Background information
- Born: Ewart Gladstone Abner, Jr. May 11, 1923 Chicago, Illinois, US
- Died: December 27, 1997 (aged 74) Los Angeles, California, US
- Occupation: Record executive
- Years active: 1955–1997

= Ewart Abner =

American record company executive (1923–1997)

Ewart Gladstone Abner, Jr. (May 11, 1923 - December 27, 1997) was a major American record company executive who was President of Motown Records from 1973 to 1975 and was personal and business manager for Stevie Wonder for 10 years. In his executive roles at Motown, he helped direct careers for Marvin Gaye, Smokey Robinson and the Miracles, The Temptations, and the Jackson 5.

==Career==
Ewart Abner, the son of a minister, was born in Chicago and graduated from Englewood High School in 1939. He went to Howard University and studied pharmacy but dropped out and served in the military. After the war, he obtained a degree in accounting from DePaul University in 1949. Between 1950 and 1954, at Chance Records he was in charge of finances.

===Vee-Jay Records===
In 1954, Abner became part owner and general manager of Vee-Jay Records. He was appointed president of Vee-Jay in 1961 and with the addition of artists such as Jerry Butler, the Four Seasons, Gene Chandler, Holly Maxwell, Dee Clark, Betty Everett, John Lee Hooker, and Jimmy Reed, the company continued to grow as a major independent. According to The New York Times, “Mr. Abner also oversaw the first American releases of recordings by the Beatles. Although the group was recording for EMI in England, EMI's American affiliate, Capitol, had turned down its first releases. Vee Jay signed the group for American distribution in January 1963, and released a handful of singles and an album, 'Introducing the Beatles.' All the material Vee Jay released was later reissued by Capitol.” The Los Angeles Times reports that "In addition to releasing the Beatles' first U.S. record, [Abner] developed such artists as the Four Seasons, the Impressions and Jimmy Reed."

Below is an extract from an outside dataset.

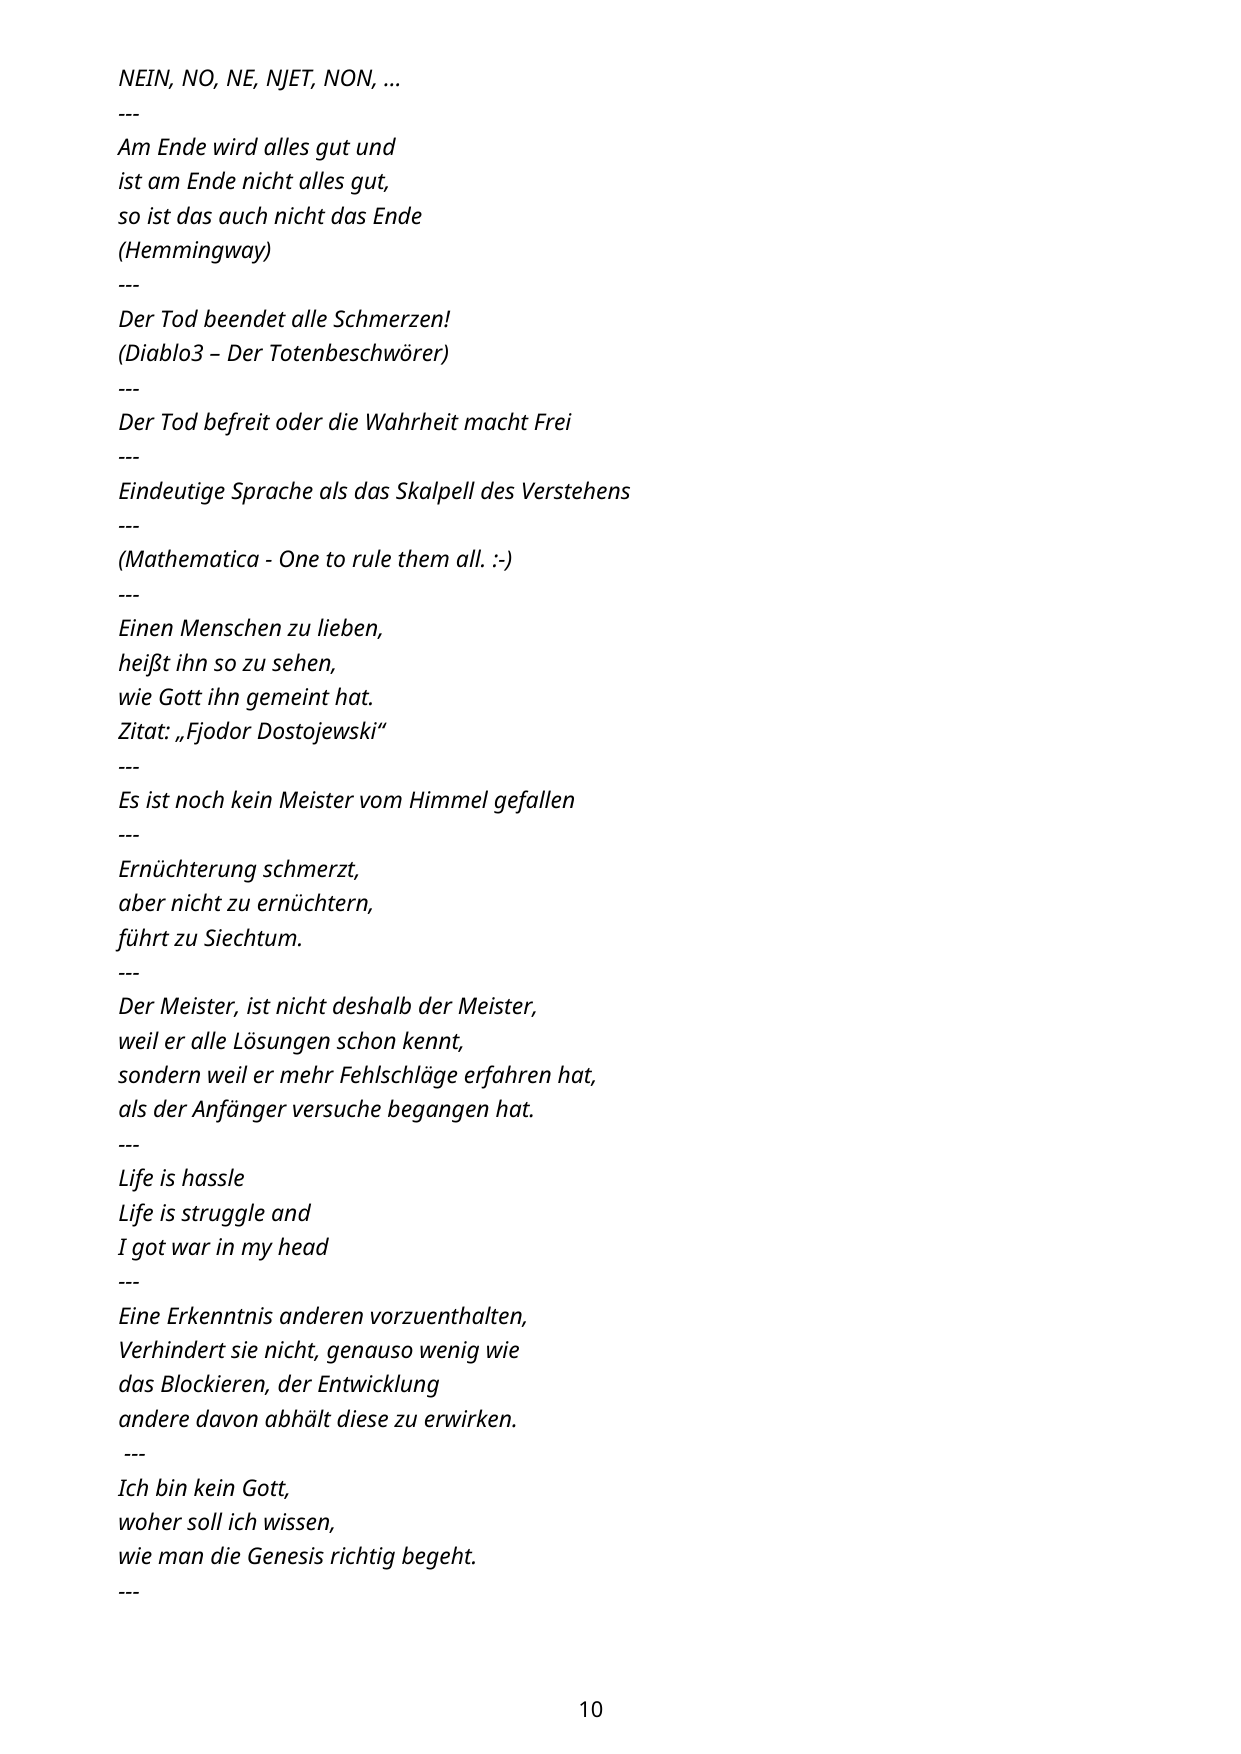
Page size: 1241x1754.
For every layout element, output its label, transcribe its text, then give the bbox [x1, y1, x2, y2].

Abner left Vee-Jay Records after having a “business disagreement” with his partners.
Meanwhile, Abner formed Constellation Records in August 1963 with partners Art Sheridan and Bill "Bunky" Sheppard. Constellation experienced its most notable success with Gene Chandler.

===Motown years===
Abner was hired by Berry Gordy to be vice-president of International Management at Motown in 1967. He was President of Motown from 1973 to 1975. In both of these roles, he helped “manage the careers of the Supremes, the Temptations, Smokey Robinson and the Miracles, the Four Tops, Marvin Gaye, Stevie Wonder and the Jackson Five,” according to The New York Times. While President of Motown, in 1973 the company reached No. 1 with the singles “Superstition” and “You Are the Sunshine of My Life” (Stevie Wonder), “Touch Me in the Morning” (Diana Ross), “Let’s Get It On” (Marvin Gaye), and “Keep on Truckin’” (Eddie Kendricks).

After leaving Motown, he was personal and business manager for Stevie Wonder for a decade. In that role, he played a major part in many of the efforts to establish a Martin Luther King Jr. national holiday. He was given the NAACP Image Award and was inducted into the Music and Entertainment Hall of Fame. He remained close to Berry Gordy and was an advisor to him until his death. He also was vice chairman of the Motown Historical Museum in Detroit.

==Death==
Abner died on December 27, 1997, in Los Angeles, California. He was 74, and was survived by his wife, Olivia Watson Abner, and seven children, two grandsons and one great-granddaughter.